Detected by fetal asphyxia, in low birth weight infants. In the elderly, it has been shown that low thrombocritis is associated with the effects of helminthiasis (parasitic infection).
A dangerous consequence for the life of the patient may be their tendency to bleed, since any injury, even the smallest, can cause more blood loss. Hemorrhage in the brain and other organs may be the most serious manifestation.
Manifestations of changes in the level of thrombokritis.
It is imperative that a doctor prescribe a blood test for thrombocritis if the aforementioned diseases are suspected.
Consider the symptoms that may be associated with a decrease or an increase in the number of platelets.
The patient has:
Impairment of well-being
Additional tests in case of change trombokrit
In order to diagnose the disease it is important to determine the cause of the changes in thrombocyte level. And a complete blood count may not be enough for this.
Taking blood samples
The doctor prescribes the patient:
- Studies of devices using X-rays and ultrasound.
- To check the permeability of the blood vessels, the Doppler examination is shown.
- In case of detection of certain symptoms, MRI of the brain is prescribed.
- If there is suspicion of a blood disease, a puncture of the bone marrow is prescribed.
- A check is made on the accuracy of the blood formation process.
Prophylaxis when thrombocritis changes.
If the thrombocyte is elevated, the doctor prescribes:
Its reception is necessary to reduce the risk of vascular thrombosis.
The duration of the course and the dose is determined by the attending physician. Regardless to increase the dose or stop taking it can not.
You should consult your doctor about the advisability of taking hormonal contraceptives and the need for diuretics (diuretics).
The patient is recommended:
Give up smoking
- Give up alcoholic beverages.
- Drink filtered clean water in an amount of not less than two liters / day.
- The daily ration should include:
- The tomatoes
- Vegetable linseed oil
- Fruits and berries
- The meat
- Buckwheat groats
- Dairy products
- The seafood
- Lentil Porridge
- Pomegranates and mango fruits
- The drinks with chokeberry.
When the thrombocyte level in the diet is reduced, it should include:
- Vegetables and fruits
- Make sure you eat fish or meat dishes every day.
- Fresh juices with viburnum, blueberries, sea buckthorn.
It is not recommended to use products that contain acetic acid and preservatives. The task is also harmful to the body.

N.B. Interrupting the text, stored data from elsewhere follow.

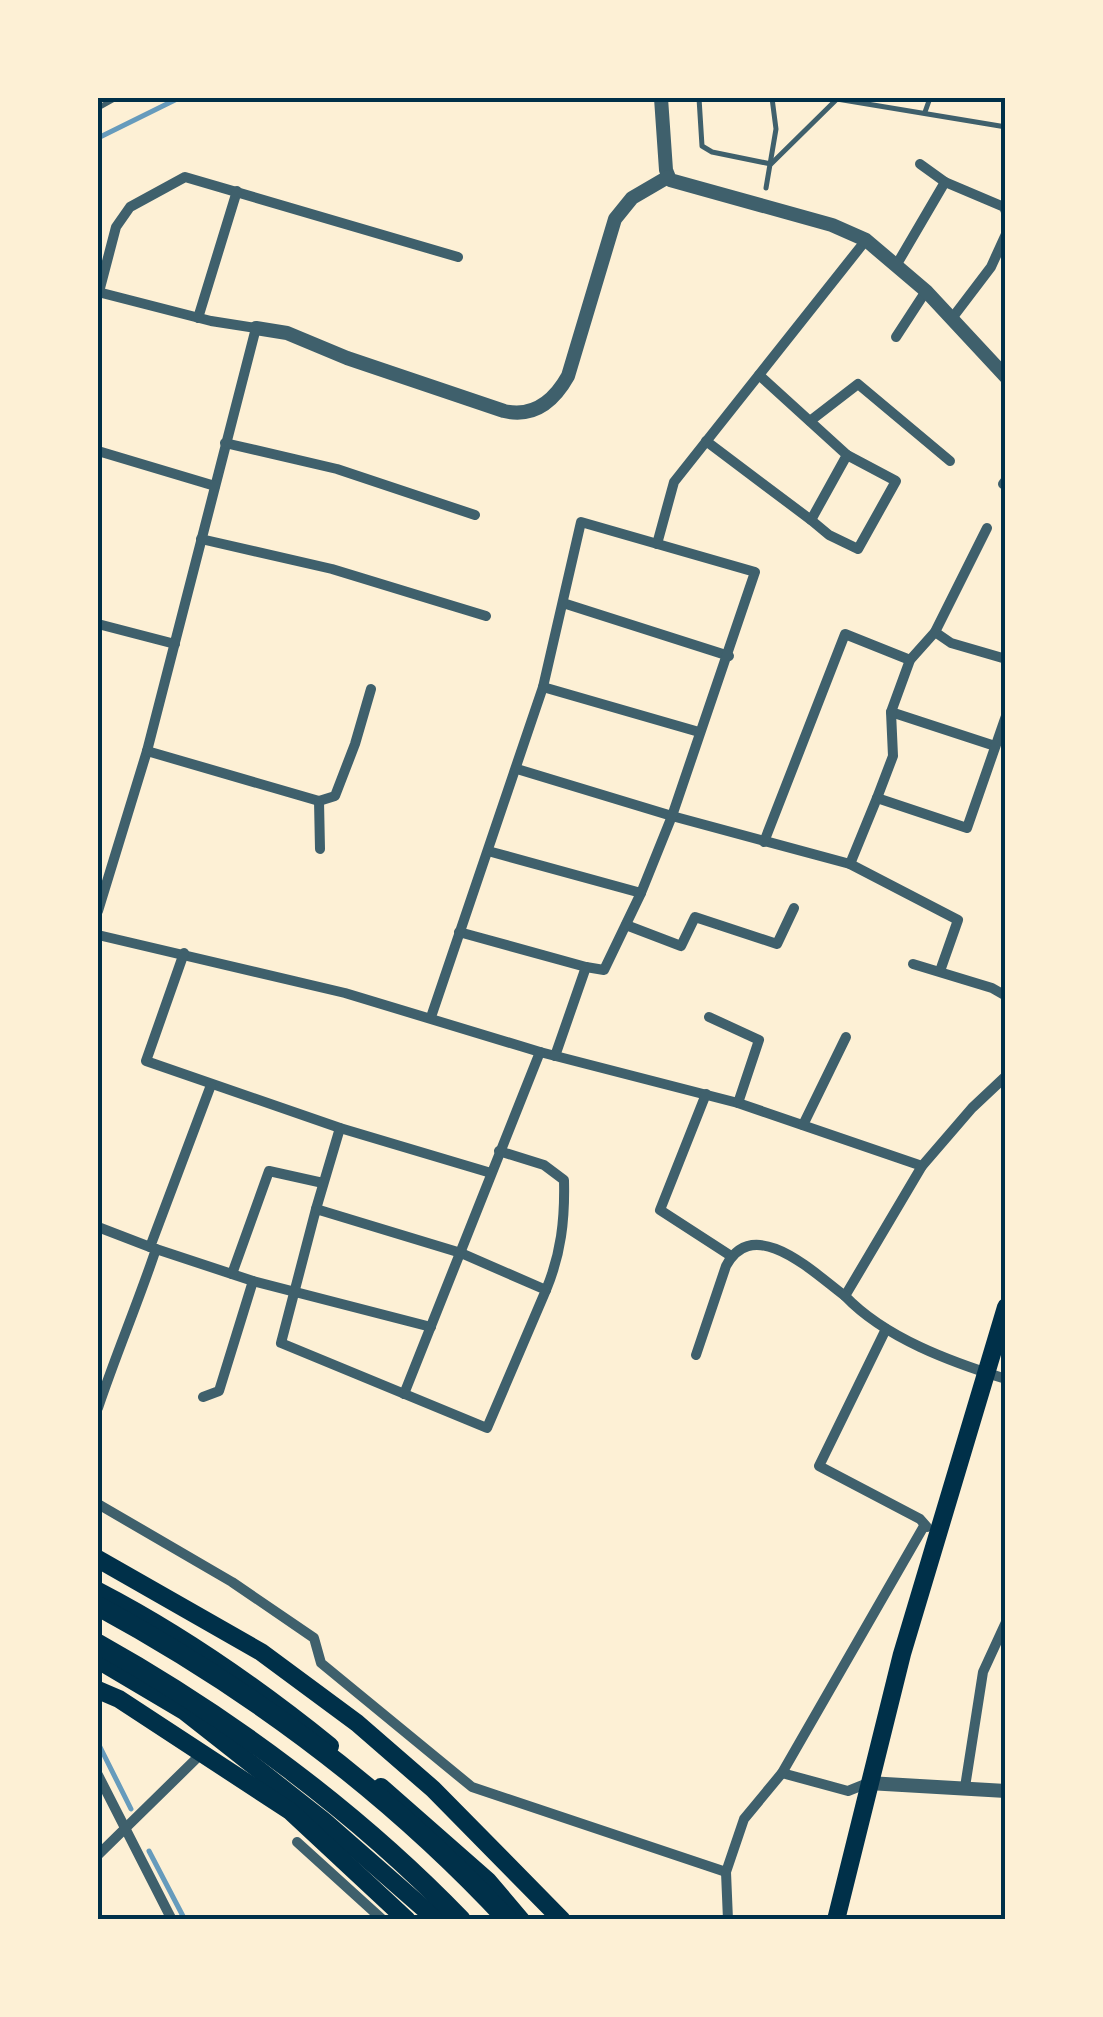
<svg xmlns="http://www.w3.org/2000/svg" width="1103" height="2017" font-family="'Sofia Sans Condensed',sans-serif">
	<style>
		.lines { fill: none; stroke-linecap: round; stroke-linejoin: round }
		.stream { stroke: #669bbc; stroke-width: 5 }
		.service { stroke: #3f606c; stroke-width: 5 }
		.minor { stroke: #3f606c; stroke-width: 10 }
		.tertiary { stroke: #3f606c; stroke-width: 14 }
		.primary { stroke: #003049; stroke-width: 18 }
		.trunk { stroke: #003049; stroke-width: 18 }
		.motorway { stroke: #003049; stroke-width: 20 }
		.neatline { fill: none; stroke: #003049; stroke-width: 4 }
	</style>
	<rect width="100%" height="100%" fill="#fdf0d5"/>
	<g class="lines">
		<!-- stream -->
		<g class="stream">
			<path d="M98,138l81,-40"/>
			<path d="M98,1743l33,66"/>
			<path d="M149,1851l36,69"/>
		</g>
		<!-- service -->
		<g class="service">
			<path d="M699,98l3,48 10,6 59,12 67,-66"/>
			<path d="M837,99l169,28"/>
			<path d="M98,108l18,-10"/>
			<path d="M925,112l5,-14"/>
			<path d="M766,188l10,-59 -4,-31"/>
		</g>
		<!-- minor -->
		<g class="minor">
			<path d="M920,164l25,18"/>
			<path d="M897,264l48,-82 59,25 2,5"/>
			<path d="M98,292l113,29 45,7 -109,423 -49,160"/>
			<path d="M99,292l17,-65 14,-20 55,-30 273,80"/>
			<path d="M953,317l38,-50 15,-33"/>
			<path d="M198,318l39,-127"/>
			<path d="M896,337l30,-46"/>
			<path d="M810,421l48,-37 92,77"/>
			<path d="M706,441l105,79 36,-65 -88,-80"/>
			<path d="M225,443l112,26 138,46"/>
			<path d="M98,451l117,35"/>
			<path d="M1003,484l3,-4"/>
			<path d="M811,520l18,15 29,14 38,-68 -49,-26"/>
			<path d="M201,539l131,30 154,47"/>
			<path d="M657,544l17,-62 192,-242"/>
			<path d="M563,603l166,53"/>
			<path d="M98,624l77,20"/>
			<path d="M935,632l16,11 55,16"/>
			<path d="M543,687l156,45"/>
			<path d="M891,712l104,34"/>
			<path d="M147,751l172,50 16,-5 20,-52 16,-55"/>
			<path d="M517,769l155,47 178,48 27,-66 90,30 39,-112"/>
			<path d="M877,798l16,-42 -2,-44 19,-52 25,-28 52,-104"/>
			<path d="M319,801l1,48"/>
			<path d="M764,842l81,-208 65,26"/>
			<path d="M488,851l153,42"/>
			<path d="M850,864l108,56 -18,51"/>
			<path d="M626,925l55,21 14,-29 82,27 17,-36"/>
			<path d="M459,932l127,35"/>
			<path d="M98,935l247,58 195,59 198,51 184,63"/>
			<path d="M184,953l-38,108 194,67 151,45"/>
			<path d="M913,964l79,24 14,8"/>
			<path d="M431,1017l112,-330 38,-165 174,50 -83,244 -31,77 -37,77 -18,-3 -31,89"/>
			<path d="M709,1017l50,23 -21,63"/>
			<path d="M1006,1076l-34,32 -50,58 -77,130c40,42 106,66 161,83"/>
			<path d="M211,1085l-61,162 103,34 178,46"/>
			<path d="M706,1094l-46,116 71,46"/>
			<path d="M803,1125l43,-88"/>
			<path d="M499,1151l45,14 20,15c1,40 -3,74 -18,110"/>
			<path d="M316,1209l145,44 85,37 -59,138 -206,-85z"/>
			<path d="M316,1209l24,-81"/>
			<path d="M98,1227l52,20"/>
			<path d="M232,1274l37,-103 54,12"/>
			<path d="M886,1329l-67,137 101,53 7,8"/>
			<path d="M696,1355l30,-89c28,-53 89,8 119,30"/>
			<path d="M404,1394l136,-342"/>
			<path d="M203,1397l16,-6 34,-110"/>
			<path d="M98,1408c18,-54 40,-105 58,-159"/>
			<path d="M98,1504l134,78 82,56 7,25 151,124 254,85"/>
			<path d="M782,1773l66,18 20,-8"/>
			<path d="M98,1775l74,145"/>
			<path d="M965,1787l18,-115 23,-50"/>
			<path d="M297,1842l86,78"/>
			<path d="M98,1855l102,-100"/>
			<path d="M728,1920l-2,-48 18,-53 38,-46 142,-247"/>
		</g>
		<!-- tertiary -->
		<g class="tertiary">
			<path d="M661,98l5,72 4,10 162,45 34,15 60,51 80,86"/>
			<path d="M256,328l31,5 60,25 157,53c30,7 50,-10 64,-35l47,-157 17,-21 36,-21"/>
			<path d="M868,1783l138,8"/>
		</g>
		<!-- primary -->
		<path class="primary" d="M836,1920l66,-266 104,-347"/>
		<!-- trunk -->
		<g class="trunk">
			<path d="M98,1559l163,93 96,71 76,66 129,131"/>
			<path d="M98,1591c83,43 159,96 232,155"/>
			<path d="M98,1660l86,51 140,110 113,99"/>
			<path d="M98,1690l21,9 171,112 117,109"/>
			<path d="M381,1787l107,94 33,39"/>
		</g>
		<!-- motorway -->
		<g class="motorway">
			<path d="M98,1606c151,82 292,187 410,314"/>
			<path d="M98,1644c129,72 260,169 363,276"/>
		</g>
	</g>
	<!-- border -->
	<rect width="1103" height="2017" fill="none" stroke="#fdf0d5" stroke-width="200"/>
	<rect x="100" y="100" width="903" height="1817" class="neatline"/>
</svg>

It is necessary to exclude all types of allergens (citrus, honey, eggs, chocolate).
In order to preserve the thrombocritis to the patient, it is recommended that
- Reduce the possibility of minor injuries.

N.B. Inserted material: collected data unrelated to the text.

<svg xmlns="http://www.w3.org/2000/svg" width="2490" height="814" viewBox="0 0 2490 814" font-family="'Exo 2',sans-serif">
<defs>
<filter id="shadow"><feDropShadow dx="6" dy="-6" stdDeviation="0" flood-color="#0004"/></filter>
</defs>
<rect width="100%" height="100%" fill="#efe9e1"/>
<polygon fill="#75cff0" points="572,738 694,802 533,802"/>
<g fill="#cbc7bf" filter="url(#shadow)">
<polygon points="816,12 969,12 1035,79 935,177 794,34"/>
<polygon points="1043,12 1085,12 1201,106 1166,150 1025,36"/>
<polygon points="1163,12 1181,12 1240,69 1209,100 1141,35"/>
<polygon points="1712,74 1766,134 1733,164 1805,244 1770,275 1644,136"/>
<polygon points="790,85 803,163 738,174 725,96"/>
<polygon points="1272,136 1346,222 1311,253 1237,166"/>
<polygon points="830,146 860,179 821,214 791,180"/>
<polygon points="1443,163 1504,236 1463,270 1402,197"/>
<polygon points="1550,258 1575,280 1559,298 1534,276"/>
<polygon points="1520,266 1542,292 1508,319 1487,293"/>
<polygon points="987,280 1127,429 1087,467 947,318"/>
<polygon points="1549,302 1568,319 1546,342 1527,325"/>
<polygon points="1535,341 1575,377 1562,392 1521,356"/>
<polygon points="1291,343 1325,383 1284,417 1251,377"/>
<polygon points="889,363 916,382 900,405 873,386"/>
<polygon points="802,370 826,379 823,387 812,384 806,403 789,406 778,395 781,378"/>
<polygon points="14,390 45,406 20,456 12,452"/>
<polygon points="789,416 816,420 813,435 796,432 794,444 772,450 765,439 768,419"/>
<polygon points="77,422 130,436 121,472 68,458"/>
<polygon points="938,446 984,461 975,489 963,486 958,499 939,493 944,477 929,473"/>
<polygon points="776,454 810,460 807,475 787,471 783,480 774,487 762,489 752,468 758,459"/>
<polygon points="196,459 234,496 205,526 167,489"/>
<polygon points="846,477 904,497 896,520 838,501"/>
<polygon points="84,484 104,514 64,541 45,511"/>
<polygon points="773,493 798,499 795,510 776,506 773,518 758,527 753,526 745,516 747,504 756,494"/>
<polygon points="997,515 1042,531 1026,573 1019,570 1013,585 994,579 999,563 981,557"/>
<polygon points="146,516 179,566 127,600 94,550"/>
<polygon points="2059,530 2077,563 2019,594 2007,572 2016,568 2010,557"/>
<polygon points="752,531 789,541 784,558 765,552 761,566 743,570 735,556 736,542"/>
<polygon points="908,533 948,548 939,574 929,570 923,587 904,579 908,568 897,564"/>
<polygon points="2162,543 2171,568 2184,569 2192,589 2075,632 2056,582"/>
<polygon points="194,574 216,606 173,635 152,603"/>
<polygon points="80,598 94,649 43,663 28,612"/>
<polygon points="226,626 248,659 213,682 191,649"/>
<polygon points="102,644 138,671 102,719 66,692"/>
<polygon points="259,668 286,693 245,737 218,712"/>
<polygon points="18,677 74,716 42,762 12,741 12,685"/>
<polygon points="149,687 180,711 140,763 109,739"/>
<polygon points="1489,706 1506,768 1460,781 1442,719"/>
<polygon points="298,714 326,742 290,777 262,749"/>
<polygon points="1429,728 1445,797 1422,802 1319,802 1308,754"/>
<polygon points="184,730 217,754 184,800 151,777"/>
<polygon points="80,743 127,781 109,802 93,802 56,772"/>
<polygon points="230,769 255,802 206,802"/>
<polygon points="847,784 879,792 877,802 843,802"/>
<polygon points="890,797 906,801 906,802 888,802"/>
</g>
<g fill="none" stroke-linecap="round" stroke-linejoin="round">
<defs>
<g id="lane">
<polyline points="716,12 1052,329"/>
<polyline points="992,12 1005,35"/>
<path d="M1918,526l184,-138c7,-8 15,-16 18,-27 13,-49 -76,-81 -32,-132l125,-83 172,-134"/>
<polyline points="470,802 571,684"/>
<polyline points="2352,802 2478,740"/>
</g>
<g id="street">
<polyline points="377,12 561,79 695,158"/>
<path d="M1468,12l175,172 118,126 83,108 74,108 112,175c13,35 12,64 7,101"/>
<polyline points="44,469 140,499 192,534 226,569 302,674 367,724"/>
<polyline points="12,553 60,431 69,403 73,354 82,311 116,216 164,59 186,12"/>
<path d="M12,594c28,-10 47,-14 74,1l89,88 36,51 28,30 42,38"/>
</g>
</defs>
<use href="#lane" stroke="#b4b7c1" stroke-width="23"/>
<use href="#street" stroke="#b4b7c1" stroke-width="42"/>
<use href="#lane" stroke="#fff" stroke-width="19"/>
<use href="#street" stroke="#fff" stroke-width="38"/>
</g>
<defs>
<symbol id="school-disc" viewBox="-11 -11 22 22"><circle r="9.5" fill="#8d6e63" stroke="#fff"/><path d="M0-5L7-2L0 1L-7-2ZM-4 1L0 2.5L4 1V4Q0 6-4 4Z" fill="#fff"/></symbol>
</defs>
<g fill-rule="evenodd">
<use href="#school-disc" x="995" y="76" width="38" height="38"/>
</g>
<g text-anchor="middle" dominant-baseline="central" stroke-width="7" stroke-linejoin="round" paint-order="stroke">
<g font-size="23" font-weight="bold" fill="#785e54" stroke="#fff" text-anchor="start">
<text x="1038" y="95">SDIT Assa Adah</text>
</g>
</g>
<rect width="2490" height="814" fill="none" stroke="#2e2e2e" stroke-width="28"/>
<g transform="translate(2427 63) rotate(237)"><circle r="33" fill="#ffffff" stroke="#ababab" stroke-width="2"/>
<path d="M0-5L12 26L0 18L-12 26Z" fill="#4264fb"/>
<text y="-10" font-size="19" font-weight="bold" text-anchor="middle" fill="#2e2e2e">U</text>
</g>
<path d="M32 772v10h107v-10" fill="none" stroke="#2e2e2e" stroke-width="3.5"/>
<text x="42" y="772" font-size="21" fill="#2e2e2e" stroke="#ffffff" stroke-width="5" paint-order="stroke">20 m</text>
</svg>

- Limit physical activity.
- Organize the dream and rest in sufficient quantities.
- Reject vaccines
The specific need for a course of treatment when changing the thrombocyte is determined by the physician. If the listed symptoms were found, you can not self-medicate.
Common folk remedies are more likely to harm than help.
After spending time selecting the “best” method of treatment, the patient loses the possibility of using the minimum doses of necessary medications, which worsens the prognosis.